Disposition: accountability The teacher asks: “You want me to ask other people?” Another child volunteers that the AA boy talked back to a teacher. “Talkin’ back?”, she says, “That’s worse than talkin’—sit up in your chair.” The boy doesn’t respond. “Sit up in your chair, I’m not kidding. You were talking back to your teacher? (The teacher asks the other child) What did he say (to the other child). The other child volunteers that he yelled at the teacher. The teacher is incredulous in her tone of voice and facial expression. Nooo! You didn’t, yell at your…? Nooo! I don’t want to believe that. Is that true? I don’t want to hear that again; I mean it.” She seamlessly moves on to the next child.
Dispositions: accountability & support • Teacher publicly corrects AA boy, Y, using his name. She proceeds to elicit the help of other students to ‘remind’ Y how he is to behave. Teacher, to the helping student: • “Oh thank you. I’m sure he appreciates you reminding him.” The entire interaction is less than 15 seconds. Thus, she addresses Y’s behaviors, while also reinforcing solidarity and support. This occurs within the context of instruction, but only briefly interrupts the flow.
Disposition: support & self-regulation Y is fidgety in a way that is different from (more than) other children.The teacher does not ignore the behavior totally, but addresses it selectively, and in general briefly. She deals with it directly, but often uses her interventions to teach values to all of the children and to do so in a positive way: • Teacher: “It looks like Y has forgotten the rule. Let’s give him or her time to correct their behavior. We must be respectful; we want to have fun; etc.”

- TASK DETAILS
Please return the classroom observation notes above word for word, from "Disposition: accountability The" to "the next child.".

- INPUT DATA
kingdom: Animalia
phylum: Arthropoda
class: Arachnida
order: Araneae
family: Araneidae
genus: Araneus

- REPLY
Disposition: accountability The teacher asks: “You want me to ask other people?” Another child volunteers that the AA boy talked back to a teacher. “Talkin’ back?”, she says, “That’s worse than talkin’—sit up in your chair.” The boy doesn’t respond. “Sit up in your chair, I’m not kidding. You were talking back to your teacher? (The teacher asks the other child) What did he say (to the other child). The other child volunteers that he yelled at the teacher. The teacher is incredulous in her tone of voice and facial expression. Nooo! You didn’t, yell at your…? Nooo! I don’t want to believe that. Is that true? I don’t want to hear that again; I mean it.” She seamlessly moves on to the next child.